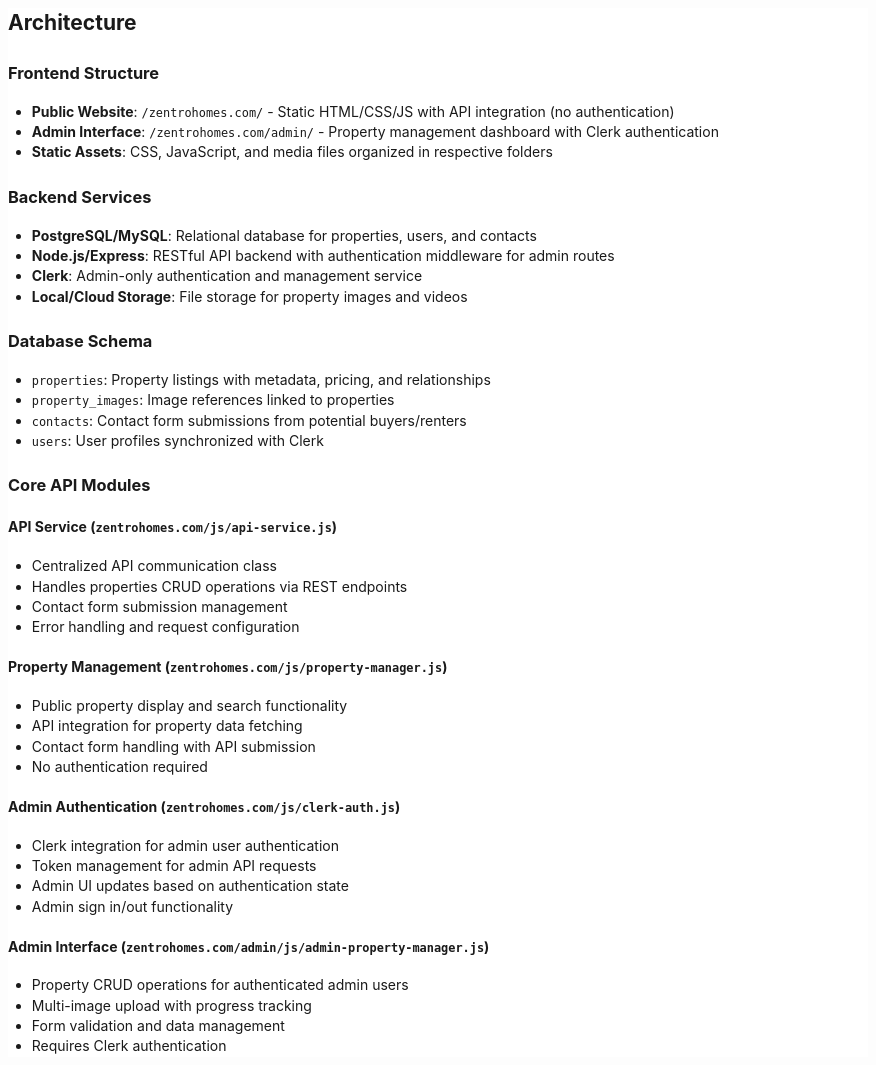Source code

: ## Architecture

### Frontend Structure
- **Public Website**: `/zentrohomes.com/` - Static HTML/CSS/JS with API integration (no authentication)
- **Admin Interface**: `/zentrohomes.com/admin/` - Property management dashboard with Clerk authentication
- **Static Assets**: CSS, JavaScript, and media files organized in respective folders

### Backend Services
- **PostgreSQL/MySQL**: Relational database for properties, users, and contacts
- **Node.js/Express**: RESTful API backend with authentication middleware for admin routes
- **Clerk**: Admin-only authentication and management service
- **Local/Cloud Storage**: File storage for property images and videos

### Database Schema
- `properties`: Property listings with metadata, pricing, and relationships
- `property_images`: Image references linked to properties
- `contacts`: Contact form submissions from potential buyers/renters
- `users`: User profiles synchronized with Clerk

### Core API Modules

#### API Service (`zentrohomes.com/js/api-service.js`)
- Centralized API communication class
- Handles properties CRUD operations via REST endpoints
- Contact form submission management
- Error handling and request configuration

#### Property Management (`zentrohomes.com/js/property-manager.js`)
- Public property display and search functionality
- API integration for property data fetching
- Contact form handling with API submission
- No authentication required

#### Admin Authentication (`zentrohomes.com/js/clerk-auth.js`)
- Clerk integration for admin user authentication
- Token management for admin API requests
- Admin UI updates based on authentication state
- Admin sign in/out functionality

#### Admin Interface (`zentrohomes.com/admin/js/admin-property-manager.js`)
- Property CRUD operations for authenticated admin users
- Multi-image upload with progress tracking
- Form validation and data management
- Requires Clerk authentication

■ **Assignment**:
Convert every non-blank line of the source text in the entries above into a Markdown table with the columns Row and Source line, numbering the rows in order. Leave the pictures out.

■ **Solution to the exercise**:
| Row | Source line |
|---|---|
| 1 | Source code |
| 2 | : ## Architecture |
| 3 | ### Frontend Structure |
| 4 | - **Public Website**: `/zentrohomes.com/` - Static HTML/CSS/JS with API integration (no authentication) |
| 5 | - **Admin Interface**: `/zentrohomes.com/admin/` - Property management dashboard with Clerk authentication |
| 6 | - **Static Assets**: CSS, JavaScript, and media files organized in respective folders |
| 7 | ### Backend Services |
| 8 | - **PostgreSQL/MySQL**: Relational database for properties, users, and contacts |
| 9 | - **Node.js/Express**: RESTful API backend with authentication middleware for admin routes |
| 10 | - **Clerk**: Admin-only authentication and management service |
| 11 | - **Local/Cloud Storage**: File storage for property images and videos |
| 12 | ### Database Schema |
| 13 | - `properties`: Property listings with metadata, pricing, and relationships |
| 14 | - `property_images`: Image references linked to properties |
| 15 | - `contacts`: Contact form submissions from potential buyers/renters |
| 16 | - `users`: User profiles synchronized with Clerk |
| 17 | ### Core API Modules |
| 18 | #### API Service (`zentrohomes.com/js/api-service.js`) |
| 19 | - Centralized API communication class |
| 20 | - Handles properties CRUD operations via REST endpoints |
| 21 | - Contact form submission management |
| 22 | - Error handling and request configuration |
| 23 | #### Property Management (`zentrohomes.com/js/property-manager.js`) |
| 24 | - Public property display and search functionality |
| 25 | - API integration for property data fetching |
| 26 | - Contact form handling with API submission |
| 27 | - No authentication required |
| 28 | #### Admin Authentication (`zentrohomes.com/js/clerk-auth.js`) |
| 29 | - Clerk integration for admin user authentication |
| 30 | - Token management for admin API requests |
| 31 | - Admin UI updates based on authentication state |
| 32 | - Admin sign in/out functionality |
| 33 | #### Admin Interface (`zentrohomes.com/admin/js/admin-property-manager.js`) |
| 34 | - Property CRUD operations for authenticated admin users |
| 35 | - Multi-image upload with progress tracking |
| 36 | - Form validation and data management |
| 37 | - Requires Clerk authentication |